Bu kitap Ayfer Tunç'un okuduğum ilk kitabıydı. Yazarı, kalemini hiç tanımıyordum bu sebeple zorlanacağımı düşünmüştüm açıkcası.
Bir de üzerine ilk birkaç sayfada 10'dan fazla karakterle tanışınca bunların hepsini aklımda nasıl tutacağım diye endişelendim. Sonra bir baktım, yaklaşık 100 sayfa okumuşum, ilk sayfalarda tanıştığım 10 kişi 2'ye 3'e katlanmış ama akıp gitmiş kitap.

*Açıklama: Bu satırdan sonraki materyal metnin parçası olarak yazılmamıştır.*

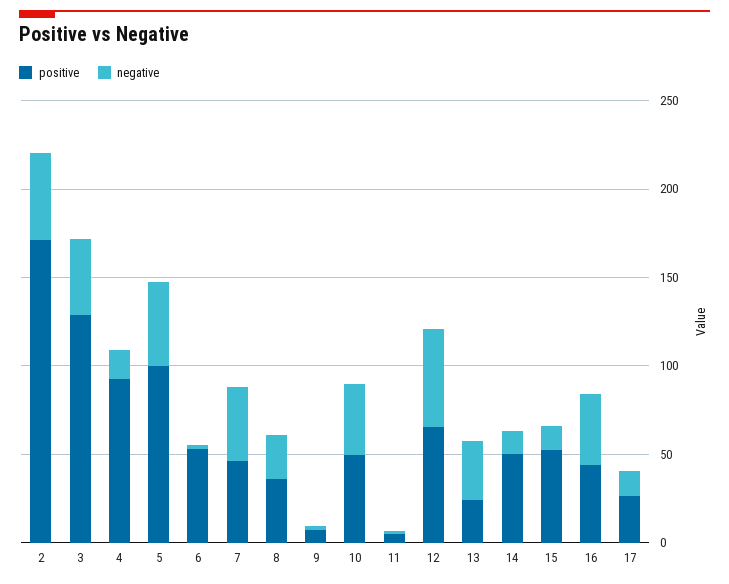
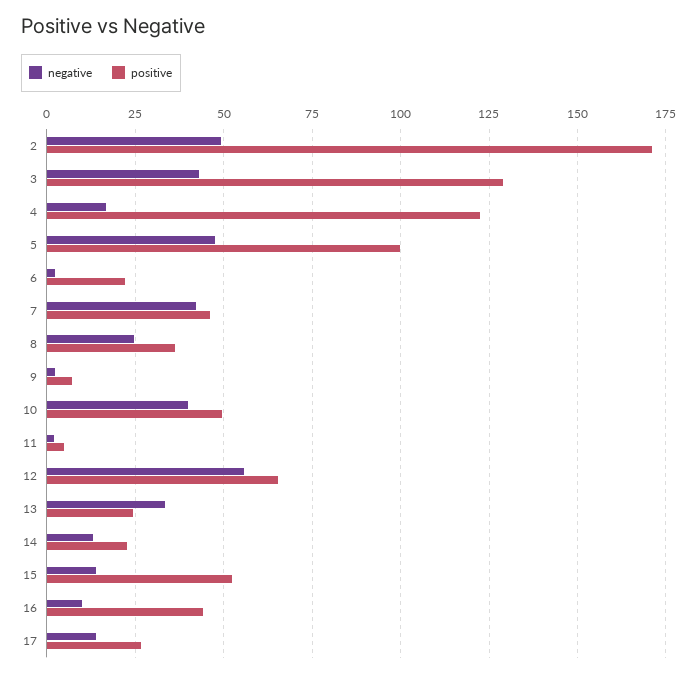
positive, 4: 90 -> 122.5
positive, 6: 50 -> 22.5
positive, 14: 50 -> 22.5
negative, 16: 40 -> 10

Kitabın konusunu anlatmak kolay degil. Bir olay örgüsü düşünün, karmakarışık ama oldukça basit.
Ana karakteri de yok kitabın, adı geçen herkes ana karakter. Bu karakterlerinin tek bir eylemi kitaptaki herkesi etkiliyor, aynı gerçek hayat gibi.
Deliler evini anlatan bir kitap asıl delilerin hastanedekiler değil dışarıda yaşayanlar olduğunu öyle güzel gösteriyor ki.
Beğeneceğimi hiç tahmin etmediğim ama tabiri caizse içinde kaybolduğum, sürüklendiğim, nefesimi tuttuğum, bunca insan nasıl da birbirinin hayatını böylesine etkiliyor diye merak ettiğim bir romandı.
Ayfer Tunç böyle bir olay örgüsünü hiçbir boşluk bırakmadan, okuyucuyu sıkmadan nasıl yaratmış gerçekten hayret ettim, saygı duydum kendisine.
Okunmayı bekleyen bir dolu kitabım olmasına rağmen Ayfer Tunç'un diğer kitaplarına da zaman yaratmayı istiyorum. Sizlere de tavsiye ediyorum sevgili okurlar.